> **Directive**:
If a line holds the word "page", copy it from the entries.

> **Working data**:
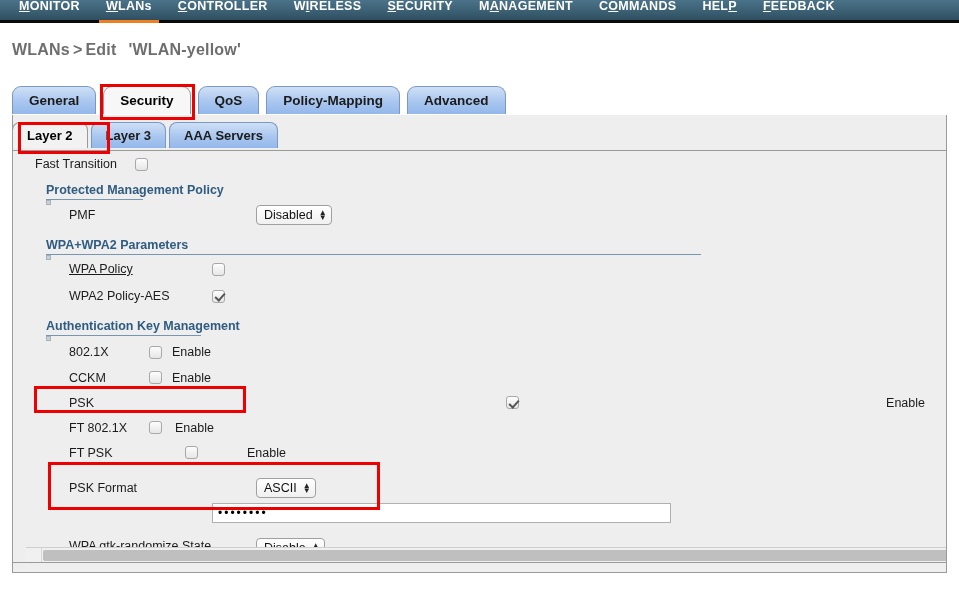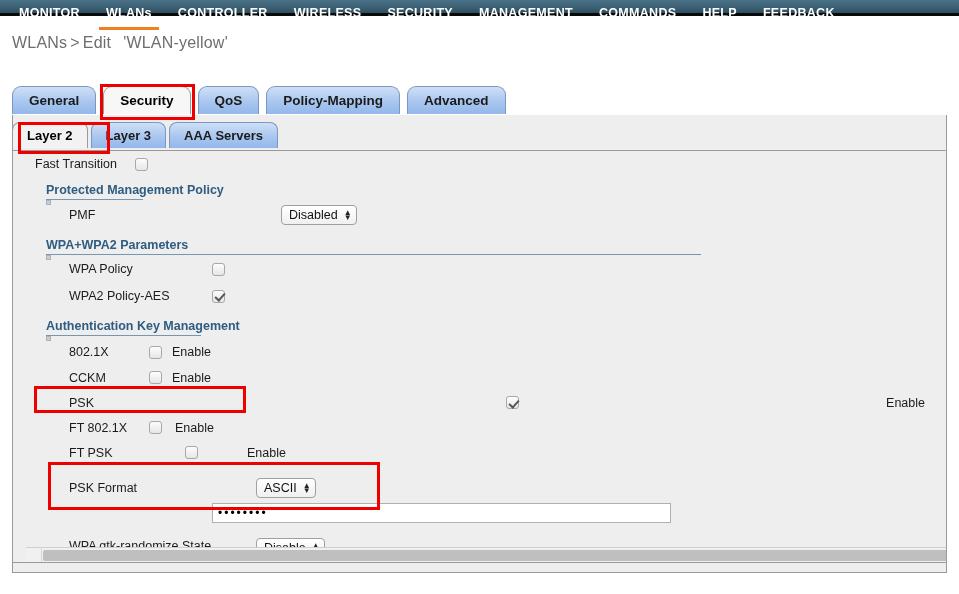--- a/index.html
+++ b/index.html
@@ -12,25 +12,25 @@
     background: #ffffff;
     font-family: "Liberation Sans", sans-serif;
     font-size: 13px;
     color: #333;
     overflow: hidden;
     position: relative;
   }
 
   
   .navbar {
-    height: 16px;
+    height: 23px;
     background: linear-gradient(to bottom, #4a7289 0%, #3f6478 45%, #2f4f60 100%);
     border-bottom: 3px solid #0a0a0a;
     display: flex;
-    align-items: flex-start;
+    align-items: flex-end;
     padding-left: 6px;
     box-sizing: border-box;
     position: relative;
   }
   .nav-item {
     color: #ffffff;
     font-size: 12.5px;
     font-weight: bold;
     letter-spacing: 0.3px;
     padding: 0 13px;
@@ -47,21 +47,21 @@
     left: 6px; right: 6px;
     bottom: -3px;
     height: 3px;
     background: #ef8022;
   }
 
   
   .page-title {
     margin: 18px 0 0 12px;
     font-size: 16px;
-    font-weight: normal;
+    font-weight: bold;
     color: #6e6e6e;
     letter-spacing: 0.2px;
   }
   .page-title .sep { padding: 0 3px; }
   .page-title .name { padding-left: 12px; }
 
   
   .tabstrip {
     position: absolute;
     left: 12px;
@@ -330,36 +330,36 @@
   <div class="form-inner">
 
     <div class="row" style="height:22px;margin-top:2px;">
       <span class="lbl" style="width:100px;">Fast Transition</span>
       <span class="cbx"></span>
     </div>
 
     <div class="sect-head">Protected Management Policy</div>
     <div class="hr" style="width:97px;"></div>
 
-    <div class="row" style="height:30px;gap:25px;">
+    <div class="row" style="height:30px;">
       <span class="lbl" style="width:177px;padding-left:34px;box-sizing:border-box;">PMF</span>
       <span class="sel">
         <span>Disabled</span>
         <span class="arrows">
             <span>▲</span>
             <span>▼</span>
           </span>
       </span>
     </div>
 
     <div class="sect-head">WPA+WPA2 Parameters</div>
     <div class="hr" style="width:655px;"></div>
 
     <div class="row" style="height:28px;">
-      <span class="lbl" style="width:177px;padding-left:34px;box-sizing:border-box;">WPA Policy</span>
+      <span class="lbl" style="width:177px;padding-left:34px;box-sizing:border-box;text-decoration:underline;">WPA Policy</span>
       <span class="cbx"></span>
     </div>
     <div class="row" style="height:26px;">
       <span class="lbl" style="width:177px;padding-left:34px;box-sizing:border-box;">WPA2 Policy-AES</span>
       <span class="cbx checked"></span>
     </div>
 
     <div class="sect-head" style="margin-top:10px;">Authentication Key Management</div>
     <div class="hr" style="width:155px;"></div>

> **Exercise solution**:
   .page-title {
   .page-title .sep { padding: 0 3px; }
   .page-title .name { padding-left: 12px; }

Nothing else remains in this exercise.